Por Natalia Pandolfo. Un día dejamos de ver a los viejos como superhéroes y una pátina de piedad cubre sus rostros. Y entonces la chocolatada ya no sabe tan sabrosa y las masitas de maicena se nos antojan secas.
Natalia Pandolfo
Un día, de repente, las articulaciones crujen. El olor de las tardes ya no es el mismo, y da igual si cenamos o no. Hay un instante en el que dejamos de sentir esa euforia, esa cosa medio mágica medio inocente de descubrir, de escarbar en la tierra, de pelarnos las rodillas por una caída de la bici que más que un accidente es un vuelo de película.
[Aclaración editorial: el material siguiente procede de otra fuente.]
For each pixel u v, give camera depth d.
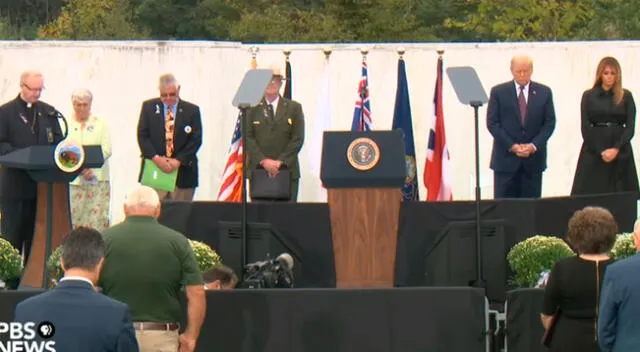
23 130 45.66
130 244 32.31
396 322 34.38
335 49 58.88
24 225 45.44
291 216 41.75
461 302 34.31
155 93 58.88
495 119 48.66
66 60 58.78
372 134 39.97
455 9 119.88
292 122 49.47
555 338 32.38
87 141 49.72
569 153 58.84
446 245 40.81
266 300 34.53
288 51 54.78
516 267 40.00
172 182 48.84
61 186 42.31
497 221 41.06
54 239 42.22
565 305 32.19
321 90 55.56
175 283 32.53
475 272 40.78
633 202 42.97
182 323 34.56
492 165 48.81
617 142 48.03
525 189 48.72
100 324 26.11
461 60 58.88
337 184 39.75
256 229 41.31
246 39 109.88
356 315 34.44
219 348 34.53
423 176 53.62
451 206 41.50
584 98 48.44
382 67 58.88
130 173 58.78
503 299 41.00
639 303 29.67
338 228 40.09
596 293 31.91
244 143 40.59
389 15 106.44
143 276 32.19
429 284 41.19
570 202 42.19
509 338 35.28
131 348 26.36
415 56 59.00
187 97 58.88
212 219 41.88
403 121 53.56
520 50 58.81
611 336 30.09
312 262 41.72
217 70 58.81
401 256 41.31
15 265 41.50
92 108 58.84
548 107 48.59
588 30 102.31
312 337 34.47
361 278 40.09
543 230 41.81
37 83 45.81
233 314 34.53
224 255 41.34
Un día dejamos de ver a los viejos como superhéroes y una pátina de piedad cubre sus rostros. Y entonces la chocolatada ya no sabe tan sabrosa y las masitas de maicena se nos antojan secas.
Un día el reloj se apropia de nuestro tiempo con furia bíblica. Dejamos de comer cuando tenemos hambre y lo hacemos cuando corresponde. El amor y la admiración incondicionales hacia los que están cerca se retiran con paso trémulo, sin dar aviso, como quien traiciona, y entonces aparecen en el escenario los celos, las envidias: las poquitas cosas que bastan para rasgar los hilos del afecto.
Un día nos encuentra preguntándonos por qué se arrastra tanto el lomo entre la miseria y las falsedades, si sería tan bello y tan simple pedalear para adelante y listo. En qué momento ocurrió la catástrofe que no la vimos, no la vimos venir, y quedamos navegando entre los restos que sucumbieron a la desgracia de la estupidez humana -o de la madurez.
Cómo es que aquellas pequeñas cosas nos abandonaron y nos dejaron en medio de la ruta de noche, sintiendo el olor de la soledad y con la certeza de que nada podrá hacer que regresen. Cómo es que tempestad nos hizo aflojar los puños y perder lo más valioso que traíamos. Cómo es que los deseos empezaron a apagarse antes que las velitas.
Y entonces aparece un niño, un chico cualquiera y dice, desde su más profunda inocencia: “¿Vos estás contento con tu vida?”. O dice: “Para mí que la reemplazante no tiene quien la quiera, por eso es tan amarga”. O dice: “Yo cuando sea grande no voy a ser nada, voy a vivir nomás”. Y vuelve a calzar tus pies en esas zapatillas viejas, a ordenar tu cabello en dos colitas desparejas, a pasar el torso por esa remera cualquiera y te sube a una bici para que te caigas otra vez, para que vuelvas a vivir la tremenda sensación de volar por los aires, sin saber qué día ni qué hora es.
Entonces viene un niño y dice: “Cantame las canciones que te cantaban a vos”. O dice: “¿Vamos a disfrazarnos?” O dice: “Yo creo que esta vida es un sueño: que un día nos vamos a despertar y nos vamos a dar cuenta de que era todo mentira”.
Y es en esa milésima de segundo cuando la memoria suspira y recuerda, como en una epifanía, la magia de una tarde en el río; el sabor de las frutillas, sublime hasta la emoción; la magia de un atardecer de verano con su gran agujero en el cielo limpio. Es ese instante el que permite sacudirse la rutina, pensarse, respirar hondo y volver a mirarse al espejo como si la vida fuese un vestido a estrenar.